== Fragmento proporcionado ==
------------------------------------------------

Costa Amalfitana, una región de azules intensos
Diario de viaje
Escenarios de película en un recorrido por el sur de Italia. La bulliciosa plaza del Duomo en Amalfi, una caminata por la isla de Capri, la mágica Gruta Azul y las tentadoras artesanías de Positano. Un viaje en el que hay mucho para ver, para fotografiar, para recordar.
Si fuera una película italiana, resultaría poco creíble por el abuso de clichés. Pero se trata de la vida real en la plaza central de Capri: oleadas de turistas superponen sus bastones en lo alto para sacarse selfies con el mar Tirreno de fondo, varias familias meriendan pizzas margheritas y cervezas a ritmo de termita (en su defensa, hay que decir que la masa es bien finita) y parejas sonrientes llevan bolsas con joyas y ropa de marcas internacionales que compraron minutos antes (si las mujeres caminan sobre tacos de quince centímetros y los hombres combinan el saco con los zapatos no hay margen para la duda: son italianos). La escena completa transcurre en la Piazzetta –así le dicen a la Piazza Umberto I– de Capri, la isla más famosa del sur de Italia.
El sol no tarda en abandonar la tarde calurosa, en el aire hay euforia de viernes –aunque nadie recuerda qué día es– y decido plasmar estos minutos –como si fuera posible materializar la felicidad– escribiendo en un bar. Para no opacar la experiencia, me niego a hacer la conversión mental de euros a pesos y, en lugar de café “con un poco de agua caliente” (lo pido siempre de esa manera, para estirar el dedal de cafeína que sirven los mozos), me tomo el lemoncello más caro del mundo en una copa divina.
Cuando pensé que lo había visto todo, aparecen unas sesenta personas vestidas de gala. A los gritos, un fotógrafo va ordenando a la multitud (los chicos y los ancianos tienen prioridad) sobre las escalinatas de la iglesia de Santo Stefano. Blanca y radiante, llega la novia con velo, ramo y aplausos. Su inminente esposo la abraza y ¡click! El recuerdo es muy arbitrario tal vez, pero asocio este momento con la foto que se toma al comienzo de la película “El Padrino”, cuando don Vito Corleone preside la boda de su hija. En el caso de la fiesta de casamiento de Capri, se celebra a la vista de los transeúntes, en un restaurante que tiene las mesas sobre una de las calles más comerciales.
Pese a lo descripto hasta ahora, la isla no es caótica y desopilante en todas partes. Para comprobarlo, alcanza con alejarse apenas de la Torre del Reloj, del convocante mirador Cannone, de la iglesia Santa Ana y de la terraza del funicular. Entonces, empieza a desplegarse un silencioso laberinto de casas bajas con vista al mar.
En este punto hay que aclarar que el funicular (sale cada quice minutos y sube a la Piazzetta en menos de diez) es una de las cuatro opciones para llegar a la ciudad desde la Marina Grande, es decir, desde el puerto de acceso a la isla. Los taxis y los pequeños buses anaranjados (van al milímetro sorteando curvas, junto a las paredes de roca) proponen otra forma de llegar al corazón caprese, además de la alternativa de caminar cuesta arriba.

------------------------------------------------

== Preguntas de comprensión ==
a) Según el fragmento, ¿qué otro nombre tiene la Piazzetta de Capri?
b) Por favor, transcribe literalmente el pasaje del fragmento que va desde "Pese a lo descripto" hasta "caminar cuesta arriba.", ambos incluidos.

------------------------------------------------

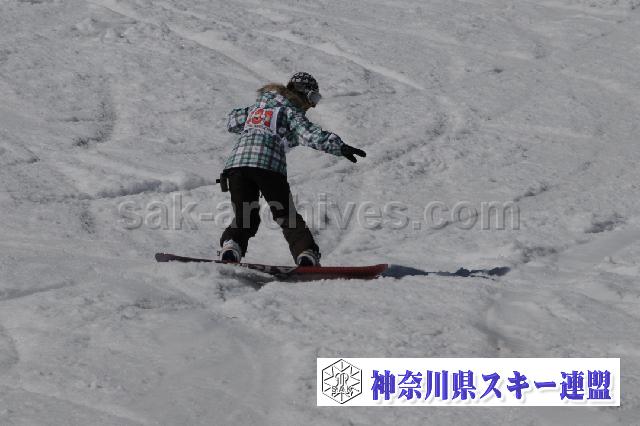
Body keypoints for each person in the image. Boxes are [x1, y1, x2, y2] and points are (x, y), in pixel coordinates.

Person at [219, 72, 366, 266]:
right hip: (268, 166)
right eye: (314, 98)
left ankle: (231, 247)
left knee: (245, 216)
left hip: (237, 167)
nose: (312, 105)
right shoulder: (290, 111)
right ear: (304, 93)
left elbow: (232, 121)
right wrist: (340, 147)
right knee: (286, 216)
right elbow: (310, 134)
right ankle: (306, 254)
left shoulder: (256, 107)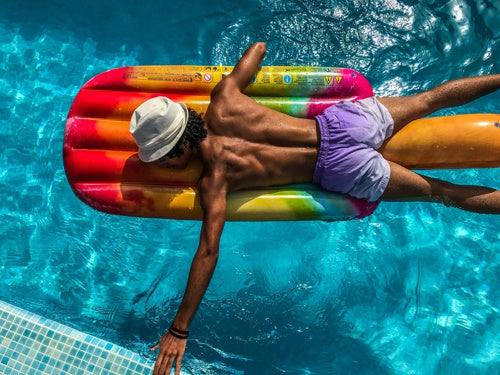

------------------------------------------------

== Respuestas por tarea ==
a) Piazza Umberto I.

b)
Pese a lo descripto hasta ahora, la isla no es caótica y desopilante en todas partes. Para comprobarlo, alcanza con alejarse apenas de la Torre del Reloj, del convocante mirador Cannone, de la iglesia Santa Ana y de la terraza del funicular. Entonces, empieza a desplegarse un silencioso laberinto de casas bajas con vista al mar.
En este punto hay que aclarar que el funicular (sale cada quice minutos y sube a la Piazzetta en menos de diez) es una de las cuatro opciones para llegar a la ciudad desde la Marina Grande, es decir, desde el puerto de acceso a la isla. Los taxis y los pequeños buses anaranjados (van al milímetro sorteando curvas, junto a las paredes de roca) proponen otra forma de llegar al corazón caprese, además de la alternativa de caminar cuesta arriba.